If it's a 10 dollar cart item, you can find out post haste what your ROI is. On the other hand, if the sale requires extensive sales and financing follow up, the ROI may not be determined for months.
I think many categories have a "lemming factor" bid process, i.e. If the other guy is paying 6 bucks a click, it must be worth it, therefore we will bid like lemmings..
The most efficient model is using just in time
inventory and ordering from the manufacturers.
Of course this means volume, otherwise the
manufacturer will force you to use a distributer.
Amazon started with no inventory, look at them
now. Its amazing how quickly a coffee table operation
can grow into a business that has a traditional buisness
structure, and cost overhead.
If you're the guy trying to stamp out the competition, rather than worrying about your bottomline, you're more apt to be one of the companies going.

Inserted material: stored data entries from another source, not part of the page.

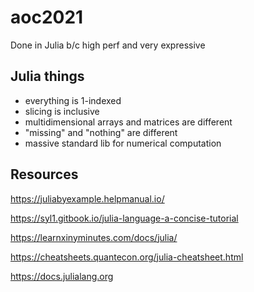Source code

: # aoc2021

Done in Julia b/c high perf and very expressive

## Julia things

- everything is 1-indexed
- slicing is inclusive
- multidimensional arrays and matrices are different
- "missing" and "nothing" are different
- massive standard lib for numerical computation

## Resources

https://juliabyexample.helpmanual.io/

https://syl1.gitbook.io/julia-language-a-concise-tutorial

https://learnxinyminutes.com/docs/julia/

https://cheatsheets.quantecon.org/julia-cheatsheet.html

https://docs.julialang.org

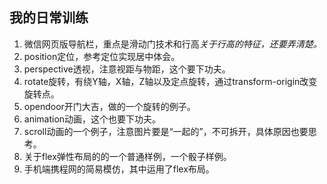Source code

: ## 我的日常训练
1. 微信网页版导航栏，重点是滑动门技术和行高*关于行高的特征，还要弄清楚。*
2. position定位，参考定位实现居中体会。
3. perspective透视，注意视距与物距，这个要下功夫。
4. rotate旋转，有绕Y轴，X轴，Z轴以及定点旋转，通过transform-origin改变旋转点。
5. opendoor开门大吉，做的一个旋转的例子。
6. animation动画，这个也要下功夫。
7. scroll动画的一个例子，注意图片要是“一起的”，不可拆开，具体原因也要思考。
8. 关于flex弹性布局的的一个普通样例，一个骰子样例。
9. 手机端携程网的简易模仿，其中运用了flex布局。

If the bidding gets crazy, just opt out of the
given keyword for a while. Economics will eventually rule the day.
If it's a 10 dollar cart item, you can find out post haste what your ROI is.
I agree with all of the above, but how long does one have to wait? Have you ever seen a bidder drop out? It's interesting to me that we all seem to agree that no one should spend more than a certain amount to get a customer, but no one has said that they have let the bidding go crazy for X months, and have the others drop out.

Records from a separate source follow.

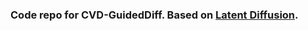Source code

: ### Code repo for CVD-GuidedDiff. Based on [Latent Diffusion](https://github.com/CompVis/latent-diffusion).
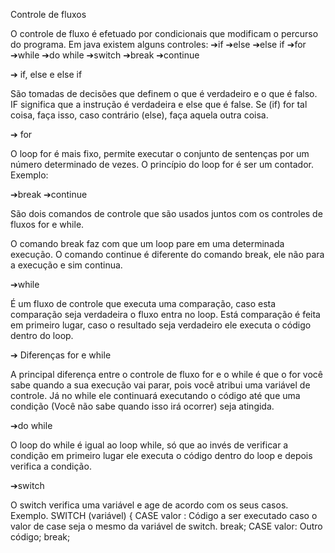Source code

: Controle de fluxos

O controle de fluxo é efetuado por condicionais que modificam o
percurso do programa. Em java existem alguns controles:
➔if
➔else
➔else if
➔for
➔while
➔do while
➔switch
➔break
➔continue

➔ if, else e else if

São tomadas de decisões que definem o que é verdadeiro e o que é
falso.
IF significa que a instrução é verdadeira e else que é false.
Se (if) for tal coisa, faça isso, caso contrário (else), faça aquela outra
coisa.

➔ for

O loop for é mais fixo, permite executar o conjunto de sentenças por
um número determinado de vezes. O princípio do loop for é ser um
contador. Exemplo:

➔break
➔continue

São dois comandos de controle que são usados juntos com os
controles de fluxos for e while.

O comando break faz com que um loop pare em uma determinada
execução.
O comando continue é diferente do comando break, ele não para a
execução e sim continua.

➔while

É um fluxo de controle que executa uma comparação, caso esta
comparação seja verdadeira o fluxo entra no loop. Está comparação
é feita em primeiro lugar, caso o resultado seja verdadeiro ele
executa o código dentro do loop.

➔ Diferenças for e while

A principal diferença entre o controle de fluxo for e o while é que o for
você sabe quando a sua execução vai parar, pois você atribui uma
variável de controle. Já no while ele continuará executando o código
até que uma condição (Você não sabe quando isso irá ocorrer) seja
atingida.

➔do while

O loop do while é igual ao loop while, só que ao invés de verificar a
condição em primeiro lugar ele executa o código dentro do loop
e depois verifica a condição.

➔switch

O switch verifica uma variável e age de acordo com os seus casos.
Exemplo.
SWITCH (variável) {
CASE valor :
Código a ser executado caso o valor de case seja o
mesmo da variável de switch.
break;
CASE valor:
Outro código;
break;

Maybe Overture's new auto-bid system is what will work for us here. I decide that $.50 is all I want to spend. I set my bid there, and allow everyone else to outbid me. Maybe in a year or two, they will go away...maybe.
Amazon started with no inventory, look at them now.

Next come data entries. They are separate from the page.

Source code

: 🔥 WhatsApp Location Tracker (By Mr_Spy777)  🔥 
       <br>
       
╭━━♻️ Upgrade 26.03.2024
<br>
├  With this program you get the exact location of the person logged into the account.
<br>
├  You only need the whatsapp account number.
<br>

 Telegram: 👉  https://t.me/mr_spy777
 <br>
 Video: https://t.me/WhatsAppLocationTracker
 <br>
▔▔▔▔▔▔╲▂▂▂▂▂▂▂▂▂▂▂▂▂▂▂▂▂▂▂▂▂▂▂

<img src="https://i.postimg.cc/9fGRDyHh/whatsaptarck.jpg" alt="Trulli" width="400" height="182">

True. But more accurately, they had no inventory, and a few million $ in venture capital money. ;)
everyone wants 2nd and 3rd. 4th seems to get you shown very little.
Excessive max bidders often find me a penny under them + me and friends very busy on the keywords! (not very ethical?)But they have such huge budgets they don't get the hint!
What I'd like to know is this. In most industries you have serious critical mass/volume and it generates a healthy discount or favourable payment terms. Would eBay or other large advertisers get a significant cost reduction because of this large inventory and even larger monthly bill ?
They can have lower bid prices and lower rankings because they can generate listings if no other advertisers are in that position.
They all said, in as clear a language as you could ever want to hear, that they don't and have no plans to offer anyone volume discounts. In fact, they said it would undermine their entire business model.
Other PPC services may offer volume discounts, but I've been going on the assumption that these Overture folks were telling us the totally straight truth.
I also agree that these listings do take away from the results and I think that overture would rather not deal with these small bid prices for higher volumes. I refer to those listings as SPAM listings. Mainly because they are catch all phrases. Most of the time these backfill results are bid into search engines at a penny or less. Its really just a way to generate revenue from keywords that normally do not provide paid listings.
I understand what you are saying with the backfill thing, but I was more curious on the editorial standards. All of the PPC providers, quite rightly, are trying to adhere to strict editorial standards, but often we hear of advertisers getting their ad canned because of relevancy. I wanted to know if there were double standards or if we all were on the same song sheet.
I notice Google and Espotting are advertisers on their own inventory, and didn't know how that sat with others ? Personally, I'd like to see them use different methods to promote, but I suppose it's a bit like a Audi salesman driving to work in a BMW, wouldn't look good (because they won't be endorsing the product, not because one is better than the other).
Sometimes those "fill in the blank" listings say very absurd things that no editor would ever let past, and the click-through page can also be "off" from the search term. But they still pay the going rate IF they get a click.